The atmosphere, Udall told me, is like a sponge hanging over our heads. You heat it up and it holds a lot more water vapor. That's why droughts become more common. But all that water won't sit in the atmosphere indefinitely, so when you wring out the sponge, more water comes out and you get more intense rainfalls and floods.

Those changes to the water cycle won't have the same effect everywhere, Udall says. In the United States, the Northeast and Midwest will get more flooding while the Southwest will get less rainfall. And the timing of the water cycle will change, too. "In cases where we have snow pack, you’re going to see earlier runoff and lower flows later in the year," Udall says.

And there are plenty of unknowns to make the situation even more confusing. For example, surface water quality and groundwater will both be affected by climate change, but scientists aren't yet sure in what ways. And then there's the question of how all those changes to the water cycle will affect the living plants and creatures in these ecosystems.

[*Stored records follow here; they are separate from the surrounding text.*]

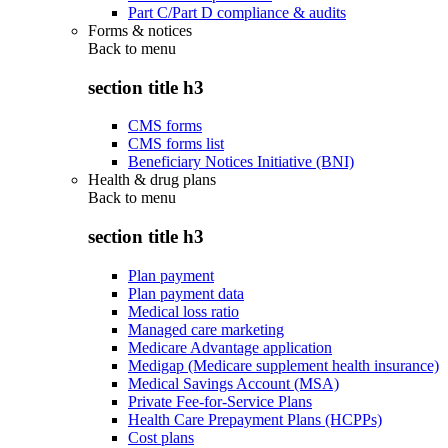
Part C/Part D compliance & audits
Forms & notices
Back to
menu
section title h3
CMS forms
CMS forms list
Beneficiary Notices Initiative (BNI)
Health & drug plans
Back to
menu
section title h3
Plan payment
Plan payment data
Medical loss ratio
Managed care marketing
Medicare Advantage application
Medigap (Medicare supplement health insurance)
Medical Savings Account (MSA)
Private Fee-for-Service Plans
Health Care Prepayment Plans (HCPPs)
Cost plans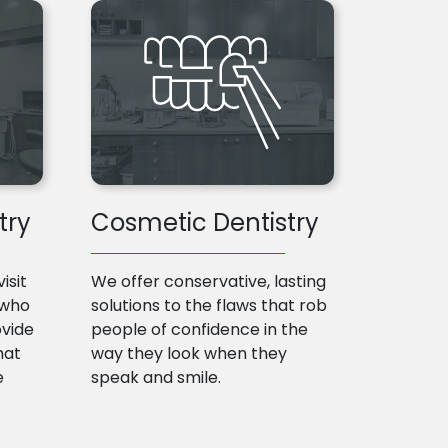
try
Cosmetic Dentistry
isit
We offer conservative, lasting
 who
solutions to the flaws that rob
ovide
people of confidence in the
hat
way they look when they
e
speak and smile.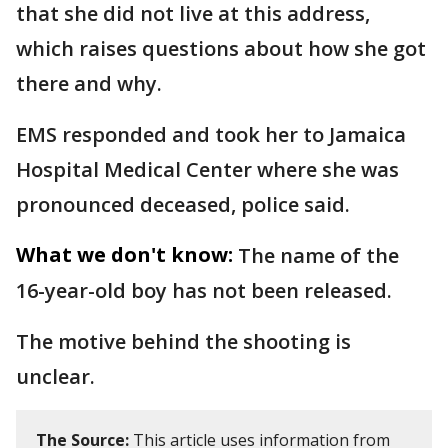
that she did not live at this address,
which raises questions about how she got
there and why.
EMS responded and took her to Jamaica
Hospital Medical Center where she was
pronounced deceased, police said.
What we don't know:
The name of the
16-year-old boy has not been released.
The motive behind the shooting is
unclear.
The Source:
This article uses information from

Udall and other geoscientists have been working with people in the water management community to try to prepare for all of these coming changes. Until recently, water management has focused on looking at past records of water availability and water use to predict what to do to make sure that we all have clean water readily available. But these records of the past are becoming less and less valuable, Udall says, because of climate change. Water managers are "scratching their heads and pulling out their hair trying to figure out what replaces all these engineering practices based on the past," Udall says. "And no one knows really."

It's a reminder that no matter how advanced we may be as a society, we're still dreadfully dependent on simple things like water and the great sponge that sits above us in the atmosphere.